103rd Donates ‘Tools for the Trade’

  • Published
  • By Tech. Sgt. Josh Mead
  • 103rd AW/PA
The sun has just started to peak, noon high. Just hot enough to work outside in a short sleeve shirt while not breaking a sweat. The humidity is rising up from the newly sprouting grass and you think to yourself, what a great Saturday to build something. You're thinking, maybe, an end table would be nice. You spend the better half of the early afternoon chasing fuzzy hibernators out the garage, all the while looking for carpentry tools you strategically dispersed for safe keeping over the winter chill. Finally, victory is yours as you compile all of the necessary tools for your project. Just then, you realize you don't have a miter box. Nevertheless, you start cutting. Eventually, you finish the end table but it looks like Homer Simpson's spice rack, cartoon-ish and barely functional. Luckily, that special someone you made the "table" for still loves you.
     Many of us can relate to this story; using the right tools is necessary for getting the job done and training with the correct tools is necessary for getting the job done right! Tools come in all shapes and sizes, all with their own specific purpose. Some tools are a mind set, some are an action, however, for the Connecticut State Department of Education Technical High School System, these tools are very real, and the tools they had were in desperate need of an upgrade.
     Like every other state agency this year, they are really short on money to buy tools for their students.
     "We were able to give them a considerable amount of tools," said Senior Master Sgt. Shawn Roberts, superintendent, 103rd Aerospace Ground Equipment.
After Bradley's recent transformation, weapons shop, restoration and reclamation, and other maintenance sections had downsized or shut down. As a result, many high quality name-brand tools were no longer needed. Instead of sending them to the Defense Reutilization Management Office to be resold to a vendor or turned into scrap metal for pennies on the dollar, they were donated to Conn. technical schools. This option returned "dollars on the penny" in service to the community.
     "We are giving them tools they were probably unaware of. Giving them tools as replacements," explained Chief Master Sgt. Albert Parent, element chief, 103rd Avionics. "So these funds can be used elsewhere."
     The donations were gathered up from the various shops and consolidated at the AGE building. Roughly $23,000 of tools were divided among the eight technical schools eligible to receive them. Of those schools, three brought their students to the base to receive the donation. This created an open the door for technical school students to come on base and see what the unit does. Some students were interested in how they could continue their technical training with the Connecticut Air National Guard.

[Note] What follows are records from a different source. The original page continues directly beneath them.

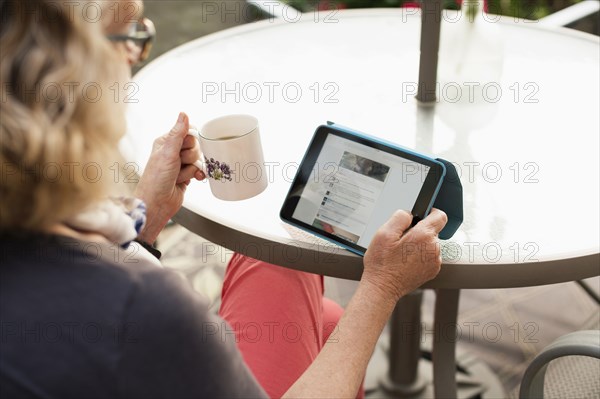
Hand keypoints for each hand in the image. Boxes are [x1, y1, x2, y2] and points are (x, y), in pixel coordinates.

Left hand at [135, 112, 204, 242]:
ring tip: (178, 176)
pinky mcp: (185, 176)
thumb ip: (178, 133)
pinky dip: (198, 175)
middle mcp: (172, 152)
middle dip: (190, 158)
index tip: (182, 150)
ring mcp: (179, 165)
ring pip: (197, 160)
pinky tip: (194, 179)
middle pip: (195, 147)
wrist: (157, 203)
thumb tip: (183, 114)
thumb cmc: (156, 179)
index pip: (188, 133)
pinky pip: (199, 170)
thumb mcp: (168, 153)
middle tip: (178, 165)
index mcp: (166, 142)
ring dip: (190, 169)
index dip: (189, 143)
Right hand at [362, 208, 447, 303]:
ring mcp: (435, 261)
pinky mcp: (432, 270)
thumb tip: (409, 214)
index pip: (440, 216)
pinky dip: (420, 256)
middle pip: (433, 230)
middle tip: (401, 240)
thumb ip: (400, 217)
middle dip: (419, 231)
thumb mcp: (384, 233)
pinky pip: (430, 256)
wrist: (383, 288)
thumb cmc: (382, 263)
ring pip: (431, 244)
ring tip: (402, 252)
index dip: (430, 212)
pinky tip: (406, 261)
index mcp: (424, 236)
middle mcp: (434, 248)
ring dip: (420, 244)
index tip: (421, 215)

     "Before, it was a faceless organization, now we have a link to somebody," said Laurence Eiden, automotive consultant, Connecticut State Department of Education Technical High School System. "The only thing that would hinder them now is their own initiative to succeed."
     "We have limited resources even though we are a state agency. Without these tools, it makes it difficult to train. Now they can practice assembly and disassembly with top shelf stuff," Eiden said.
     Collectively, Senior Master Sgt. Shawn Roberts, Senior Master Sgt. Craig Morris, Chief Master Sgt. Albert Parent, Capt. Thomas Olander and Mr. Laurence Eiden secured a long-lasting relationship between the Connecticut Air National Guard and the Connecticut State Department of Education Technical High School System.
     These donated tools will leave a lasting effect on these schools, positively impacting future classes.